# [What you should do]
What is needed is an exact transcription of every entry below, with the pictures left out.

# [Materials provided]
****************************************

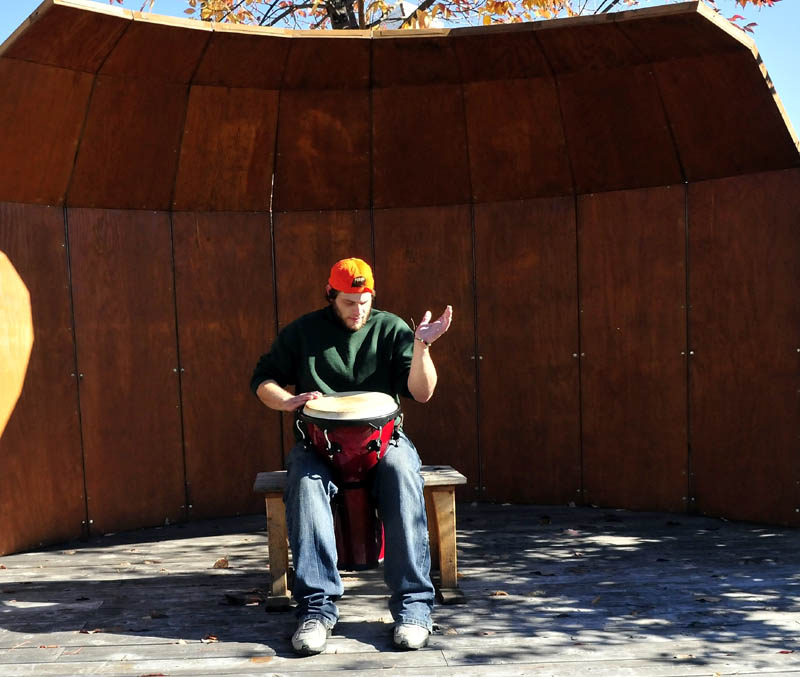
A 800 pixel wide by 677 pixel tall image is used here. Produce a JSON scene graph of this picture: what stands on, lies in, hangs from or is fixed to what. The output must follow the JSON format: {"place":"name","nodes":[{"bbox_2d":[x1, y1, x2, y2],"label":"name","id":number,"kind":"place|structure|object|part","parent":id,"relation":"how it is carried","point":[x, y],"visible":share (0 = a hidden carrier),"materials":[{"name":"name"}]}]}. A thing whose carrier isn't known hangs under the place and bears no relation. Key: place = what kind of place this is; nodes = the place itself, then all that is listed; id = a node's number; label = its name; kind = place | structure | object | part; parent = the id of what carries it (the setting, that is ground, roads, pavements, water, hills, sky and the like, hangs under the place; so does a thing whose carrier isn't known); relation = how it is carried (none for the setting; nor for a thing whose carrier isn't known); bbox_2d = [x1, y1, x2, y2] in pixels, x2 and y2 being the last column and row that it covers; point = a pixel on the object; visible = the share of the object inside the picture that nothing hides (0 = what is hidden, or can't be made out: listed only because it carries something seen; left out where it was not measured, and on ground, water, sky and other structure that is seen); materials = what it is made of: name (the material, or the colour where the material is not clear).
{"place":"outdoors","nodes":[
{"label":"outdoors","id":0,"kind":"place"},
{"bbox_2d":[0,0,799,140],"label":"sky","id":1,"kind":"structure","parent":0,"point":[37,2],"materials":[{"name":"blue"}]},
{"bbox_2d":[1,501,799,676],"label":"wooden deck","id":2,"kind":"structure","parent":0,"point":[30,591],"materials":[{"name":"grey wood"}]},
{"bbox_2d":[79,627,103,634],"label":"fallen leaf","id":3,"kind":"object","parent":2,"relation":"on","point":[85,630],"visible":0.76,"materials":[{"name":"brown plant"}]},
{"bbox_2d":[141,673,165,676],"label":"fallen leaf","id":4,"kind":"object","parent":2,"relation":"on","point":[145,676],"visible":0.96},
{"bbox_2d":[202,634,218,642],"label":"leaf","id":5,"kind":"object","parent":2,"relation":"on","point":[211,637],"visible":0.85,"materials":[{"name":"brown plant"}]},
{"bbox_2d":[212,557,229,568],"label":"fallen leaf","id":6,"kind":"object","parent":2,"relation":"on","point":[220,563],"visible":0.95,"materials":[{"name":"brown plant"}]},
{"bbox_2d":[223,590,264,605],"label":"fallen leaf","id":7,"kind":"object","parent":2,"relation":"on","point":[232,598],"visible":0.92,"materials":[{"name":"brown plant"}]},
{"bbox_2d":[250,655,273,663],"label":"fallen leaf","id":8,"kind":"object","parent":2,"relation":"on","point":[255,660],"visible":0.95,"materials":[{"name":"brown plant"}]},
{"bbox_2d":[299,391,404,571],"label":"drum","id":9,"kind":"object","parent":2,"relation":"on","point":[359,445],"visible":0.81,"materials":[{"name":"red wood"}]},
{"bbox_2d":[253,467,465,609],"label":"wooden bench","id":10,"kind":"object","parent":2,"relation":"on","point":[440,495],"visible":0.45,"materials":[{"name":"brown wood"}]},
{"label":"bench leg","id":11,"kind":"part","parent":10,"relation":"part of","materials":[{"name":"brown wood"}]},
{"bbox_2d":[249,262,453,655],"label":"man","id":12,"kind":"object","parent":10,"relation":"on","point":[359,313],"visible":0.91},
{"label":"bench leg","id":13,"kind":"part","parent":10,"relation":"part of","materials":[{"name":"brown wood"}]},
{"bbox_2d":[0,0,799,565],"label":"wooden wall","id":14,"kind":"structure","parent":2,"relation":"on","point":[76,83],"materials":[{"name":"brown wood"}]},
{"bbox_2d":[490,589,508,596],"label":"leaf","id":15,"kind":"object","parent":2,"relation":"on","point":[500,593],"visible":0.91,"materials":[{"name":"brown plant"}]},
{"bbox_2d":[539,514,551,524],"label":"fallen leaf","id":16,"kind":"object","parent":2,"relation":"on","point":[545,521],"visible":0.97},
{"bbox_2d":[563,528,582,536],"label":"fallen leaf","id":17,"kind":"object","parent":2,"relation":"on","point":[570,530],"visible":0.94,"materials":[{"name":"plant"}]},
{"bbox_2d":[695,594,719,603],"label":"fallen leaf","id":18,"kind":"object","parent":2,"relation":"on","point":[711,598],"visible":0.93,"materials":[{"name":"brown plant"}]},
{"bbox_2d":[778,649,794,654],"label":"fallen leaf","id":19,"kind":"object","parent":2,"relation":"on","point":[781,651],"visible":0.91,"materials":[{"name":"brown plant"}]},
{"bbox_2d":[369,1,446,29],"label":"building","id":20,"kind":"structure","parent":0,"point":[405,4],"visible":0.1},
{"label":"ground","id":21,"kind":"structure","parent":0},
{"bbox_2d":[107,0,776,33],"label":"tree","id":22,"kind":"object","parent":21,"relation":"on","point":[528,4],"visible":0.16,"materials":[{"name":"plant"}]}
]}

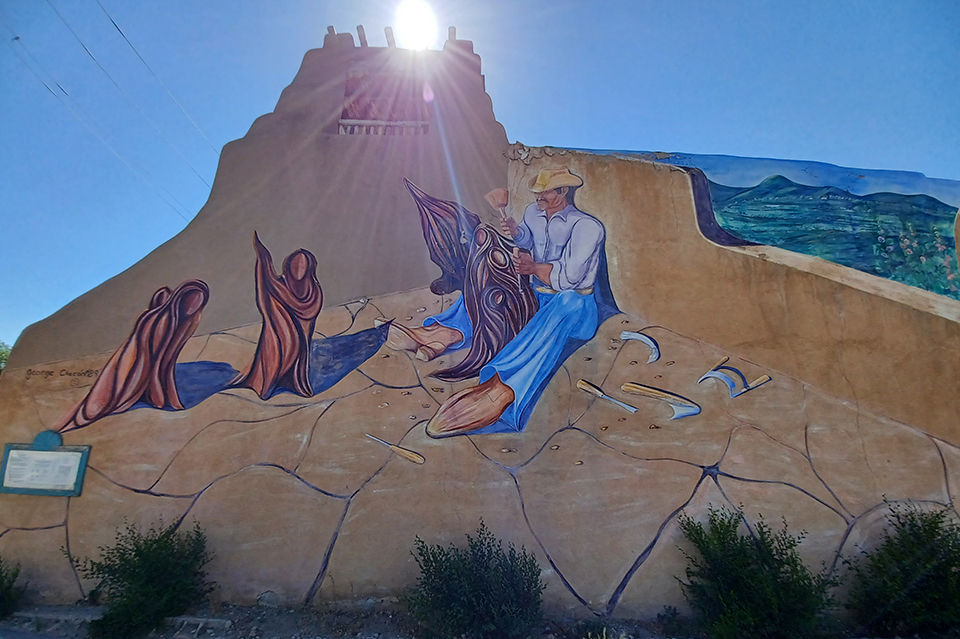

****************************************

# [Answer space]
A 800 pixel wide by 677 pixel tall image is used here. Produce a JSON scene graph of this picture: what stands on, lies in, hangs from or is fixed to what. The output must follow the JSON format: {"place":"name","nodes":[{"bbox_2d":[x1, y1, x2, y2],"label":"name","id":number,"kind":"place|structure|object|part","parent":id,"relation":"how it is carried","point":[x, y],"visible":share (0 = a hidden carrier),"materials":[{"name":"name"}]}]}. A thing whose carrier isn't known hangs under the place and bears no relation. Key: place = what kind of place this is; nodes = the place itself, then all that is listed; id = a node's number; label = its name; kind = place | structure | object | part; parent = the id of what carries it (the setting, that is ground, roads, pavements, water, hills, sky and the like, hangs under the place; so does a thing whose carrier isn't known); relation = how it is carried (none for the setting; nor for a thing whose carrier isn't known); bbox_2d = [x1, y1, x2, y2] in pixels, x2 and y2 being the last column and row that it covers; point = a pixel on the object; visible = the share of the object inside the picture that nothing hides (0 = what is hidden, or can't be made out: listed only because it carries something seen; left out where it was not measured, and on ground, water, sky and other structure that is seen); materials = what it is made of: name (the material, or the colour where the material is not clear).
{"place":"outdoors","nodes":[
{"label":"outdoors","id":0,"kind":"place"},
{"bbox_2d":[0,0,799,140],"label":"sky","id":1,"kind":"structure","parent":0,"point":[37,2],"materials":[{"name":"blue"}]},
{"bbox_2d":[1,501,799,676],"label":"wooden deck","id":2,"kind":"structure","parent":0,"point":[30,591],"materials":[{"name":"grey wood"}]},
{"bbox_2d":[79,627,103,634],"label":"fallen leaf","id":3,"kind":"object","parent":2,"relation":"on","point":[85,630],"visible":0.76,"materials":[{"name":"brown plant"}]},
{"bbox_2d":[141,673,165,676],"label":"fallen leaf","id":4,"kind":"object","parent":2,"relation":"on","point":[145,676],"visible":0.96},
{"bbox_2d":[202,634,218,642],"label":"leaf","id":5,"kind":"object","parent":2,"relation":"on","point":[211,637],"visible":0.85,"materials":[{"name":"brown plant"}]},
{"bbox_2d":[212,557,229,568],"label":"fallen leaf","id":6,"kind":"object","parent":2,"relation":"on","point":[220,563],"visible":0.95,"materials":[{"name":"brown plant"}]},
{"bbox_2d":[223,590,264,605],"label":"fallen leaf","id":7,"kind":"object","parent":2,"relation":"on","point":[232,598],"visible":0.92,"materials":[{"name":"brown plant"}]},
{"bbox_2d":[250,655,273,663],"label":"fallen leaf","id":8,"kind":"object","parent":2,"relation":"on","point":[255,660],"visible":0.95,"materials":[{"name":"brown plant"}]},
{"bbox_2d":[299,391,404,571],"label":"drum","id":9,"kind":"object","parent":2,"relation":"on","point":[359,445],"visible":0.81,"materials":[{"name":"red wood"}]},
{"bbox_2d":[253,467,465,609],"label":"wooden bench","id":10,"kind":"object","parent":2,"relation":"on","point":[440,495],"visible":0.45,"materials":[{"name":"brown wood"}]},
{"label":"bench leg","id":11,"kind":"part","parent":10,"relation":"part of","materials":[{"name":"brown wood"}]},
{"bbox_2d":[249,262,453,655],"label":"man","id":12,"kind":"object","parent":10,"relation":"on","point":[359,313],"visible":0.91},
{"label":"bench leg","id":13,"kind":"part","parent":10,"relation":"part of","materials":[{"name":"brown wood"}]},
{"bbox_2d":[0,0,799,565],"label":"wooden wall","id":14,"kind":"structure","parent":2,"relation":"on","point":[76,83],"materials":[{"name":"brown wood"}]},
{"bbox_2d":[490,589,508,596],"label":"leaf","id":15,"kind":"object","parent":2,"relation":"on","point":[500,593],"visible":0.91,"materials":[{"name":"brown plant"}]},
{"bbox_2d":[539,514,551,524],"label":"fallen leaf","id":16,"kind":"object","parent":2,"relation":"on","point":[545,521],"visible":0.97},
{"bbox_2d":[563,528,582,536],"label":"fallen leaf","id":17,"kind":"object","parent":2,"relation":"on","point":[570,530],"visible":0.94,"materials":[{"name":"plant"}]},
{"bbox_2d":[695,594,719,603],"label":"fallen leaf","id":18,"kind":"object","parent":2,"relation":"on","point":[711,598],"visible":0.93,"materials":[{"name":"brown plant"}]},
{"bbox_2d":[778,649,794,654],"label":"fallen leaf","id":19,"kind":"object","parent":2,"relation":"on","point":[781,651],"visible":0.91,"materials":[{"name":"brown plant"}]},
{"bbox_2d":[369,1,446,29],"label":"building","id":20,"kind":"structure","parent":0,"point":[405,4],"visible":0.1},
{"label":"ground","id":21,"kind":"structure","parent":0},
{"bbox_2d":[107,0,776,33],"label":"tree","id":22,"kind":"object","parent":21,"relation":"on","point":[528,4],"visible":0.16,"materials":[{"name":"plant"}]}
]}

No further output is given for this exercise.